Kiltr is expanding beyond the Scottish borders.
“Scots always receive a warm welcome in the US, so I’m sure Kiltr will get a great reception,” Kiltr’s CEO Brian Hughes told The Scotsman.
Hughes claims the community is giving Scots, those with Scots heritage, and those interested in Scottish culture a way to connect and share news and opinions related to the country.
Kiltr has some support from the Scottish Government. Culture Secretary Fiona Hyslop will welcome guests to the international launch with a pre-recorded video message.
Intriguingly, the Kiltr team is hoping that the community is just the first of many interconnected niche networks to be based on its “diaspora networks” technology. Perhaps we’ll see communities pop up for other countries, regions, and cities, all of which are linked with each other.

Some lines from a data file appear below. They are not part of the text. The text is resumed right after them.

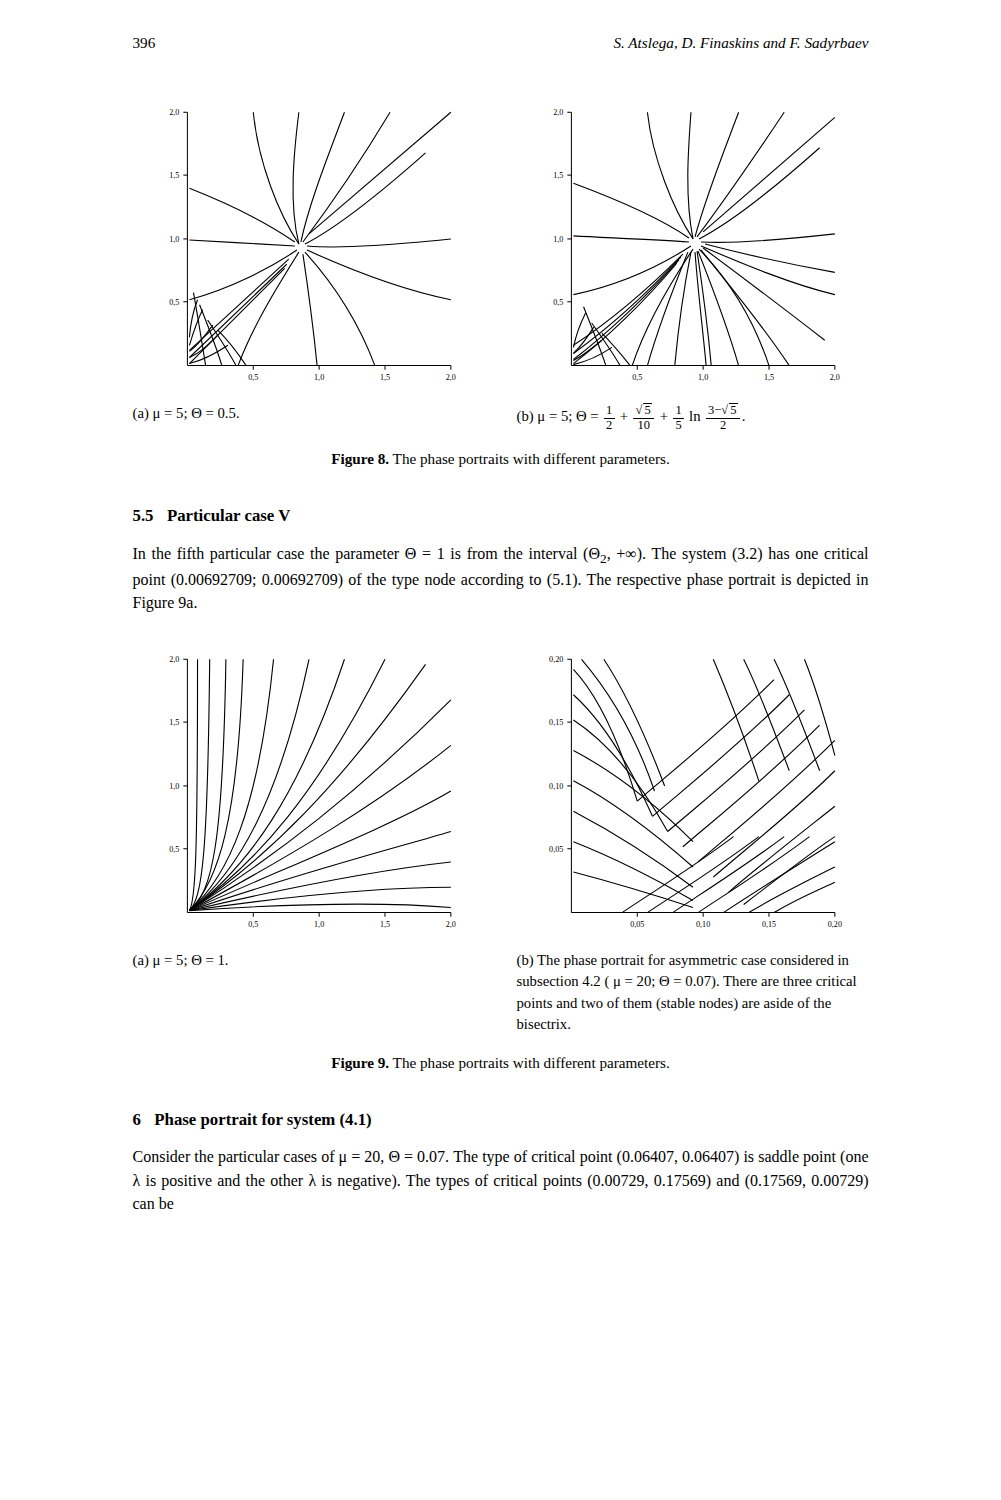396 S. Atslega, D. Finaskins and F. Sadyrbaev
0,5 1,0 1,5 2,0 0,5 1,0 1,5 2,0
(a) μ = 5; Θ = 0.5.
0,5 1,0 1,5 2,0 0,5 1,0 1,5 2,0
(b) μ = 5; Θ = 12 + √510 + 15 ln 3−√52.
Figure 8. The phase portraits with different parameters.
5.5 Particular case V
In the fifth particular case the parameter Θ = 1 is from the interval (Θ2, +∞). The system (3.2) has one critical point (0.00692709; 0.00692709) of the type node according to (5.1). The respective phase portrait is depicted in Figure 9a.
0,5 1,0 1,5 2,0 0,5 1,0 1,5 2,0
(a) μ = 5; Θ = 1.
0,05 0,10 0,15 0,20 0,05 0,10 0,15 0,20
(b) The phase portrait for asymmetric case considered in subsection 4.2 ( μ = 20; Θ = 0.07). There are three critical points and two of them (stable nodes) are aside of the bisectrix.
Figure 9. The phase portraits with different parameters.
6 Phase portrait for system (4.1)
Consider the particular cases of μ = 20, Θ = 0.07. The type of critical point (0.06407, 0.06407) is saddle point (one λ is positive and the other λ is negative). The types of critical points (0.00729, 0.17569) and (0.17569, 0.00729) can be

Meanwhile, Kiltr has just added a new template to the site, letting businesses and other organizations have their own pages. One of the key aims of Kiltr, according to Hughes, is to “build friendships and business relationships that will be vital to Scotland’s future, commercially and culturally.” To that end, it acts a little like a Scottish version on LinkedIn, with a job section now available on the site.
The Kiltr community launched in 2010 and more than 23,000 people have signed up. With around 40 million people claiming Scots links in the U.S. alone, going outside of its homeland’s borders is a smart way for Kiltr to get more people talking about the world’s greatest little country.